» TASK DETAILS
Repeat all entries exactly.

» RECORD SET

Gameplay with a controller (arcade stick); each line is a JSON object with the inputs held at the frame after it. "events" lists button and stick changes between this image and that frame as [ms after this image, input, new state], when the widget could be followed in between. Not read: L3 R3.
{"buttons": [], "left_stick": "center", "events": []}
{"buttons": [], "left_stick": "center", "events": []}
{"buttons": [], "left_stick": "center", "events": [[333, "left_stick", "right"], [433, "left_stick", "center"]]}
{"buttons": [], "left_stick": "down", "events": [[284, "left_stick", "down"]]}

» YOUR SOLUTION
Gameplay with a controller (arcade stick); each line is a JSON object with the inputs held at the frame after it. "events" lists button and stick changes between this image and that frame as [ms after this image, input, new state], when the widget could be followed in between. Not read: L3 R3.
{"buttons": [], "left_stick": "center", "events": []}
{"buttons": [], "left_stick": "center", "events": []}
{"buttons": [], "left_stick": "center", "events": [[333, "left_stick", "right"], [433, "left_stick", "center"]]}
{"buttons": [], "left_stick": "down", "events": [[284, "left_stick", "down"]]}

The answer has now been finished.